“The Song Remains the Same”: There’s No Automatic Right to Appeal an Interlocutory Order, and Improper Appeals Will be Dismissed

House of Fire Christian Church v. Clifton Bd. of Adj., 426 N.J. Super. 157 (App. Div. 2012).  The Appellate Division has repeatedly admonished parties, attorneys, and trial level judges that it is improper to certify as final, under Rule 4:42-2, an order that is purely interlocutory, as a means of obtaining immediate appellate review.  The court has also made clear that improperly certified appeals will be dismissed.  Yet, despite what Judge Harris, the author of this opinion, labeled (in his usual colorful style) the Appellate Division’s “best pedantic efforts,” the court continues to have to issue opinions reiterating what should be a relatively simple point.

Here, both parties conceded at oral argument that the appeal was interlocutory.  That was because although issues under the Municipal Land Use Law (“MLUL”), N.J.S.A. 40:55D-1 et seq., had been resolved, other potentially thorny questions raised by plaintiff’s claim under the Religious Land Use and Institutionalized Persons Act of 2000 (“RLUIPA”), 42 U.S.C. §2000cc to 2000cc-5, had been severed and remained unadjudicated.

The parties, however, contended that the Appellate Division should not dismiss the appeal but should hear it despite its unauthorized nature because the Law Division had certified it as final, and because the parties had invested enormous time and energy in the case, which had begun in 2001.  The panel was not persuaded.  Judge Harris observed that Rule 4:42-2, under which the Law Division had certified the case as final, is “plainly written” and permits certification as final only of an order that “would be subject to process to enforce a judgment pursuant to Rule 4:59 if it were final.”  The order in this case did not even “remotely” qualify under that test.

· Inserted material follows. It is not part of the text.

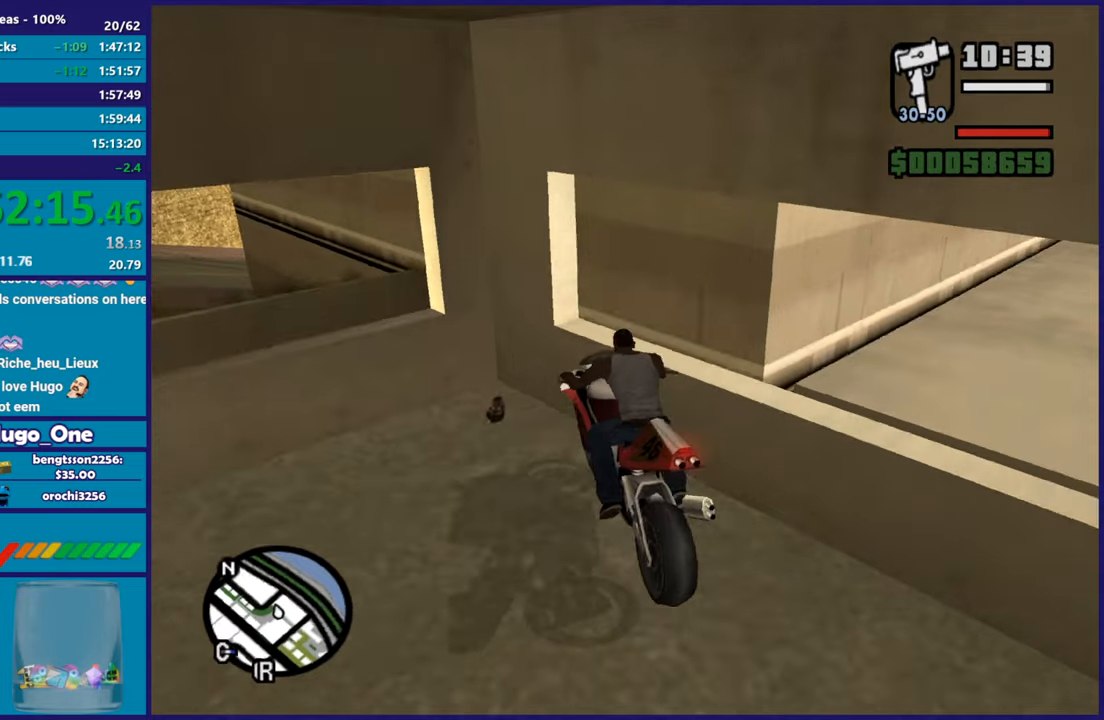
{"buttons": [], "left_stick": "left", "right_stick": "center", "button_events": [[67, "L2", "down"], [150, "Y", "down"], [301, "Y", "up"], [317, "L2", "up"], [367, "Y", "down"], [484, "Y", "up"]]}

“Notwithstanding First Amendment (freedom of religion) interests that may be involved, the present clash is essentially a local land use dispute that affects only a limited class of interested parties.”  Deferring an appeal of the MLUL issues until the RLUIPA issues are decided did not “impair either the public interest or the ‘interest of justice,'” the standard for interlocutory appeals under Rule 2:2-4.  As Judge Harris aptly summed it up, “[w]e have no grounds to promote and accelerate the resolution of this appeal over the thousands of others waiting their turn for disposition.”

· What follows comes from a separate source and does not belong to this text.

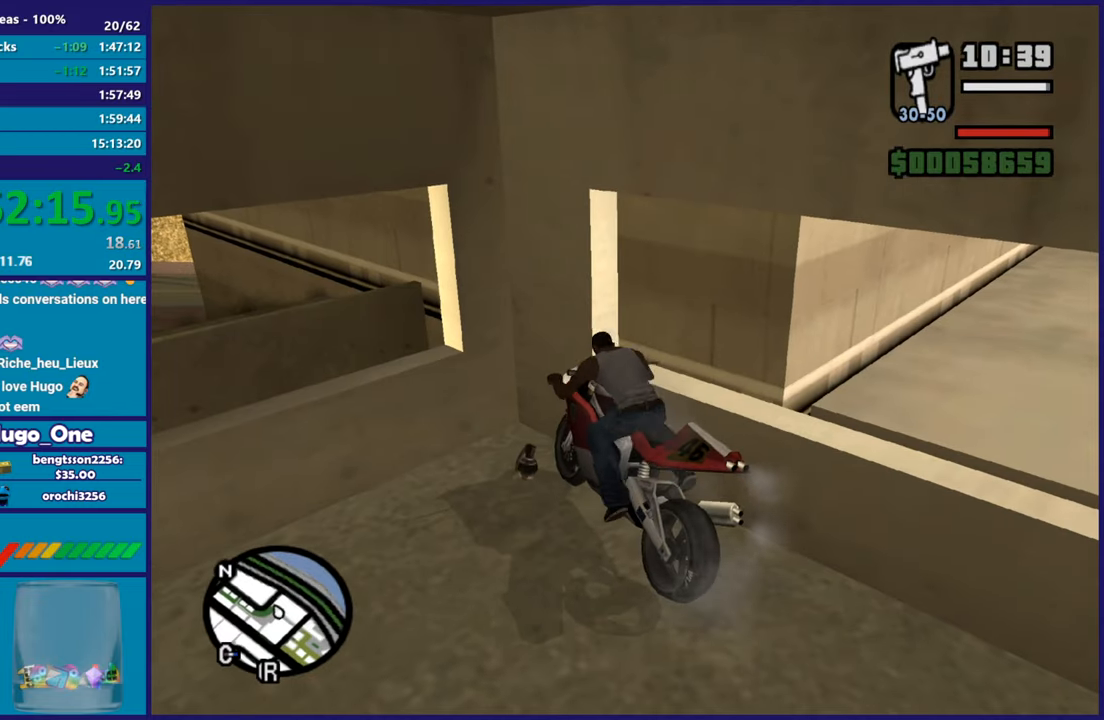
{"buttons": [], "left_stick": "up-left", "right_stick": "center", "button_events": []}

In one of the seminal decisions on this topic, Grow Co., Inc. v. Chokshi, 403 N.J. Super. 443 (App. Div. 2008), Judge Fisher did his best to dissuade parties from seeking, and trial level judges from issuing, improper Rule 4:42 certifications.  Now, Judge Harris has taken his turn in a published opinion.  In short, the message to those who might consider seeking Rule 4:42 certification when it is not appropriate in order to get to the Appellate Division prematurely is (to paraphrase the Nike slogan) “Just don’t do it.”